A Quick Guide to Using Email Outreach for SEO

Every digital marketer doing business online has surely heard about email outreach as a viable strategy for generating leads, building relationships, and promoting an offer. 

But did you know it can also be used for search engine optimization (SEO) purposes?

In this article, we’ll explore why email outreach is important in helping you achieve your SEO goals, as well as some best practices to keep your emails out of the spam folder.

What is Email Outreach?

In the SEO industry, email outreach is one of the many link-building strategies you can use to build website authority. With this method, you send emails to webmasters, journalists, authors, and other people of influence to request high-quality links back to your website. You can use email outreach tools to make things easier.

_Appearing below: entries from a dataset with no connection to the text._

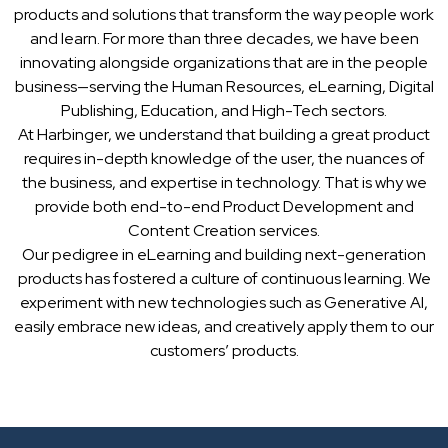
products and solutions that transform the way people work
and learn. For more than three decades, we have been
innovating alongside organizations that are in the people
business—serving the Human Resources, eLearning, Digital
Publishing, Education, and High-Tech sectors.
At Harbinger, we understand that building a great product
requires in-depth knowledge of the user, the nuances of
the business, and expertise in technology. That is why we
provide both end-to-end Product Development and
Content Creation services.
Our pedigree in eLearning and building next-generation
products has fostered a culture of continuous learning. We
experiment with new technologies such as Generative AI,
easily embrace new ideas, and creatively apply them to our
customers’ products.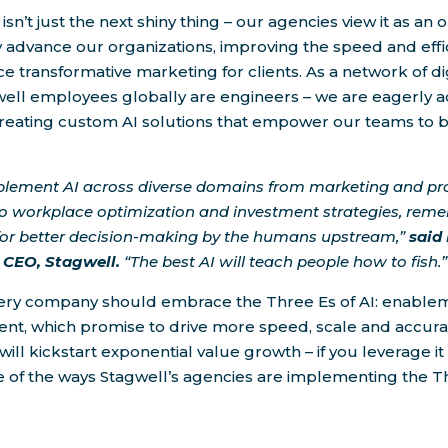
 isn’t just the next shiny thing – our agencies view it as an 
 advance our organizations, improving the speed and effi
 transformative marketing for clients. As a network of dig
well employees globally are engineers – we are eagerly 
creating custom AI solutions that empower our teams to b
lement AI across diverse domains from marketing and pr
o workplace optimization and investment strategies, rem
 for better decision-making by the humans upstream,”
said
CEO, Stagwell.
“The best AI will teach people how to fish.”
ery company should embrace the Three Es of AI: enableme
t, which promise to drive more speed, scale and accur
will kickstart exponential value growth – if you leverage it
 of the ways Stagwell’s agencies are implementing the Th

Some of the goals you can target for an outreach email include:

  • Content promotion
  • Obtaining quality backlinks
  • Guest posts opportunities
  • Building relationships with industry experts and influencers
  • Generating qualified leads
  • Raising brand awareness

Done right, an email outreach campaign strategy has a high ROI for your business, making it an integral part of your marketing strategy.

What are the Types of Outreach Emails?

There are generally two types of strategies you can employ when doing email outreach or any other type of sales outreach:

  • Cold email outreach — reaching out to “cold” prospects for the first time; you have not talked to them before and thus have no prior relationships with them.
  • Warm email outreach — reaching out to “warm” or “hot” prospects whom you have already been introduced to so they already have an idea of who you are. 

Email Outreach Campaign Best Practices for SEO

While sending emails to cold and warm prospects might seem straightforward, there is a right way to do things. Otherwise, you risk having your emails labeled as spam, affecting your reputation and future email deliverability.

Check out the following best practices for email outreach campaigns to guide you:

1) Research your target audience.

How do you make sure you’re sending emails to the right people? By doing in-depth research about them, of course!

The more effort you put into researching your email outreach contacts, the more likely you’ll get positive responses for whatever goal you’re trying to achieve.

Find out about their:

  • Personal information
  • Business information
  • Demographics and psychographic data
  • Contact information, including professional email addresses
  • Point person (instead of sending emails to the company’s general support email)

Take time also to analyze the backlink profiles of your main competitors to see their link-building efforts and who’s linking back to their websites.

2) Make your subject line enticing.

Getting your emails opened is the first step to ensuring your prospects read what you have to say. And to achieve that, you need to formulate an interesting subject line worth opening.

According to Hubspot, you have to make your subject line…

  • creative 
  • compelling
  • informative
  • not give too much away

Focus on attention-grabbing subject lines that stand out in a busy inbox.

3) Personalize your outreach email.

Adding a personalized touch to your emails spells the difference between generic email outreach templates that could have been sent to 100 other people versus an email explicitly intended for your prospect.

Focus on creating an engaging outreach email to increase your chances of getting positive responses. You can do this by:

  • Using your prospect’s name
  • Targeting their interest or pain point
  • Mentioning a mutual connection
  • Praising their recent content

All of these bits of personalization show your prospect that you’ve done your research, instantly establishing trust, likeability, and a sense of connection.

4) Get to the point quickly.

The people you’re contacting are usually busy and have their inboxes full of cold emails. 

If you want a positive response, be concise and get straight to the point. Avoid rambling on and on — your recipient probably won’t read all of that, anyway.

To ensure you’re as concise as can be, use the inverted pyramid approach — place all the essential details at the beginning, then keep it as short as possible after that.

Make sure to add a call to action at the end — what exactly do you want your recipient to do after they’ve read your email? Don’t leave them guessing.

5) Provide value.

No matter what kind of outreach strategy you employ, your prospect will always ask, “What’s in it for me?”

And you can answer that question in your email outreach by providing relevant value to your recipient. It’s apparent that you’re already going to ask a favor from them to link back to your website, but what will they get out of it? 

It can be as simple as making sure that your blog post is of high quality so that they know they’re linking back to a reputable website. You can also provide other incentives like helpful resources or case studies.

Email outreach certainly works, but only if you follow the aforementioned outreach strategies. Take some time to research your prospect, work on your subject line and personalized email content, and provide value in a concise manner. Otherwise, your outreach emails will just end up as one of the many unread ones floating in your prospects’ inboxes.